**Problem to work on:**
Exclude the images, then return every line below exactly as written.

**Data for processing:**
------------------------------------------------------------

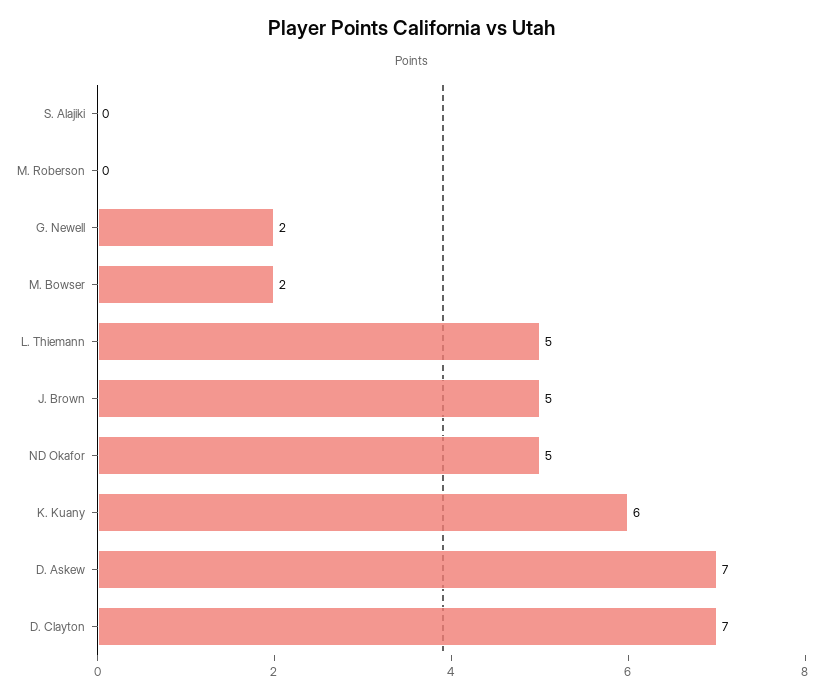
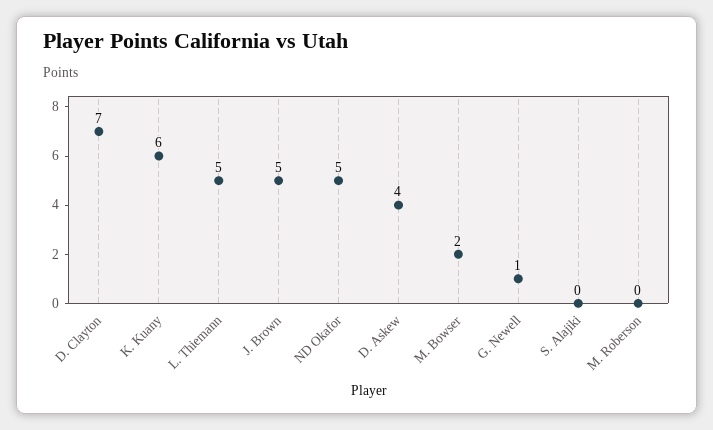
  {
    "S. Alajiki": 0,
    "M. Roberson": 0,
-   "G. Newell": 2,
+   "G. Newell": 1,
    "M. Bowser": 2,
    "L. Thiemann": 5,
    "J. Brown": 5,
    "ND Okafor": 5,
    "K. Kuany": 6,
-   "D. Askew": 7,
+   "D. Askew": 4,
    "D. Clayton": 7
  }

------------------------------------------------------------

**Response for this exercise:**
  {
    "S. Alajiki": 0,
    "M. Roberson": 0,
-   "G. Newell": 2,
+   "G. Newell": 1,
    "M. Bowser": 2,
    "L. Thiemann": 5,
    "J. Brown": 5,
    "ND Okafor": 5,
    "K. Kuany": 6,
-   "D. Askew": 7,
+   "D. Askew": 4,
    "D. Clayton": 7
  }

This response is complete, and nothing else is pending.